Tue, Jun 30 2009, 11:03 GMT
by Sam Seiden
There are many questions that new and experienced traders have on a routine basis. Instead of going over two or three questions in lots of detail, I thought I would change things up a big and go through a rapid fire short question and answer piece that offers my opinion which is based on my experience. This is all for educational purposes only and to specifically share my experience with common issues among traders and investors.
Consider Futures, you don't need the $25,000 minimum for day trading. You can get plenty of buying power, you're trading the Equities, and your risk in some ways goes down. Risk can be less with Futures because of two reasons. First, you eliminate the overnight gap risk that is present in stocks because Futures trade during the night. Also, equity index futures like the E-mini S&P and that group have tons of volume which means they are very liquid. The more liquid, the less slippage, which again reduces risk.
You're human, we can't change that. Instead, replace emotion with a concrete set of rules based on the laws and principles of demand and supply. Also, consider using bracket orders to "set and forget" your trades. This again takes you and the psychological mind traps out of your trading world.
I assume you are asking about conventional chart patterns with this question. The honest answer is this: It depends. No, I am not a politician. If you take every conventional chart pattern as explained in the books as is, you are looking for trouble. To make patterns such as the Head and Shoulders, Double-Top and Bottom, Triangle Breakout, and so on work, you need to first understand REAL support (demand) and resistance (supply). Let's take an ascending triangle breakout chart pattern. The entry is to buy when price breaks out to the upside from this pattern. Here is the key component that determines whether this trade will work or not. What is price breaking out into? Is there resistance (supply) just above the breakout? If so, this trade is likely to fail. If resistance is significantly higher and price is breaking out into a pocket of very little trading, the trade is likely to work fine. In short, the trader who knows where support and resistance is will do far better than the trader who does not. Learn the foundation of price movement and then learn the conventional chart patterns, they are all breakout entries after all.

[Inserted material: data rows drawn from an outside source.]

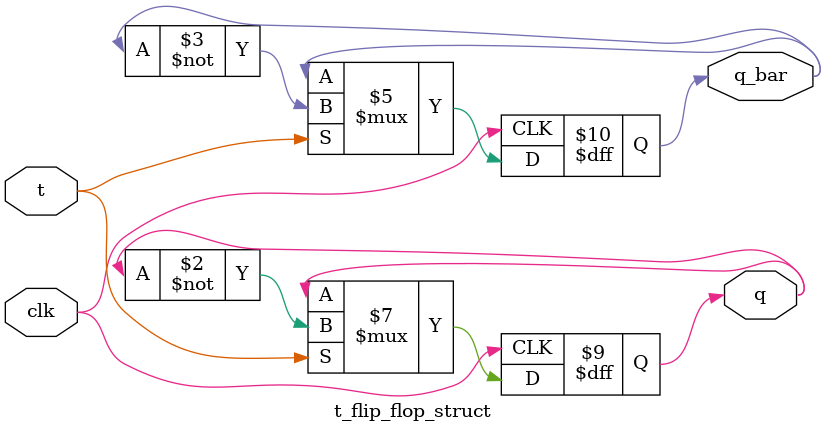
<source format=v>
module asynchronous_4bit_up_counter_struct(
  input t, clk,
  output [3:0] q,q_bar
);
  wire [3:0]qint,qbint;

  // Note: use q_bar chain for UP counter
  t_flip_flop_struct tff0(t, clk,     qint[0], qbint[0]);
  t_flip_flop_struct tff1(t, qbint[0], qint[1], qbint[1]);
  t_flip_flop_struct tff2(t, qbint[1], qint[2], qbint[2]);
  t_flip_flop_struct tff3(t, qbint[2], qint[3], qbint[3]);

  assign q = qint;
  assign q_bar = qbint;
  
endmodule


// T flip-flop (structural style, uses behavioral always inside)
module t_flip_flop_struct(
  input t, clk,
  output reg q, q_bar
);
  initial begin
    q = 0;
    q_bar = 1;
  end

  always @(posedge clk) begin
    if (t) begin
      q <= ~q;
      q_bar <= ~q_bar;
    end
  end
endmodule

</source>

The astute market speculator focuses on many and here is why. Let's say you are trading equities and doing well, maybe making 5% a month for a while. You will see your account grow and think you are increasing your buying power. Well, what if you are trading in the United States, your account is held in US Dollars, and the US Dollar is losing value at the rate of 5% per month against the other major global currencies? The answer is, you're not increasing your buying power at all. Your trading account is increasing but your buying power is decreasing at the same rate. Most people never get this concept which is why they lose buying power to those who do. This does not mean that the person trading equities or managing an equities portfolio needs to start trading currencies, it means that they need to learn about them and have a little money in an account that can trade currencies when it is time to hedge your buying power risk. Also, what if you have lots of stock options or are holding stock for years and the stock market is nearing a major resistance (supply) level and about to fall. One of the best places to hedge that risk is in the S&P Futures market. This means learning about Futures.
This is a great question which is why I saved it for last. You can certainly succeed at trading if you can't be around during the day. To be honest, you are more likely to see your account grow under this situation typically and here is why. Your day job is going to force you to do your analysis, find your low risk / high reward opportunities, and then place your entire order into the market as a "good till cancel" (GTC) order. This means you will put your entry, protective stop, and profit target orders into the market and let whatever happens happen. I can't tell you how powerful this is. The biggest risk to trading is you and your emotion. Eliminating that is key and bracket orders do this for you. In doing this, by the time you are ready to make the full transition away from your day job, you will have already set up your trading strategy in a way that gives you plenty of free time. That day job is a blessing in disguise; don't think it puts you at a disadvantage.
These are some of the more frequently asked questions I receive. The people that end up doing well at this (or anything) are the same people who ask the right questions. If something does not make simple logical sense to you, chances are it does not work. It's still a good idea to find someone you trust and ask them the question. Hope this was helpful.